16. Furthermore, the ONS has said that what they call the Active Dependency Ratio (the size of the economically inactive population against the size of the economically active population) is projected to increase less due to people who are around retirement ages working more. As the ONS concludes: “Projected changes in economic activity at older ages have a greater impact on future dependency rates than projected migration scenarios.” So a change in the retirement age would be a much more effective way of dealing with this issue.

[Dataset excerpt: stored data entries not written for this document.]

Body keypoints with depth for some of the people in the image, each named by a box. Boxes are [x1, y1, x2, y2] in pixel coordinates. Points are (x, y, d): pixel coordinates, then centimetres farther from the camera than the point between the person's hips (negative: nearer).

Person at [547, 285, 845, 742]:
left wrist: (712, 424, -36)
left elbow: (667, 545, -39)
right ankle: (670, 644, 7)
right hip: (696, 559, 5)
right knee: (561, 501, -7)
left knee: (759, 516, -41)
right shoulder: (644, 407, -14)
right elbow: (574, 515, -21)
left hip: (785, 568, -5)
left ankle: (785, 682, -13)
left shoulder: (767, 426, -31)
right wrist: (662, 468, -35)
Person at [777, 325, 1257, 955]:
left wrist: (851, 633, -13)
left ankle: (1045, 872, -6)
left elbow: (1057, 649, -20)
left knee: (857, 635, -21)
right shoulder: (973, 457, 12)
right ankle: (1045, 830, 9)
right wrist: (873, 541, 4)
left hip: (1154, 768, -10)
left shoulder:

17. Rapid population growth has a severe impact on the provision of public services such as school places. Similar strains will be placed on infrastructure, including the transport network. Roads will have to be widened and new ones built to deal with extra traffic while overcrowding on trains will increase. Adequate housing will have to be built to accommodate all the extra people, either by making our urban areas more overcrowded or by building on green field sites with the loss of countryside and productive farmland. Already, in recent years 90% of additional households in England have had a foreign-born head (ONS).
18. No UK government has had a population policy as such - that is to ensure that population growth is sustainable on any measure - but the present government came to power partially on the back of promises in their 2010, 2015 and 2017 election manifestos to reduce the level of net migration to the ‘tens of thousands’ (it is more than 250,000 currently). Achieving this would significantly slow the rate of population increase.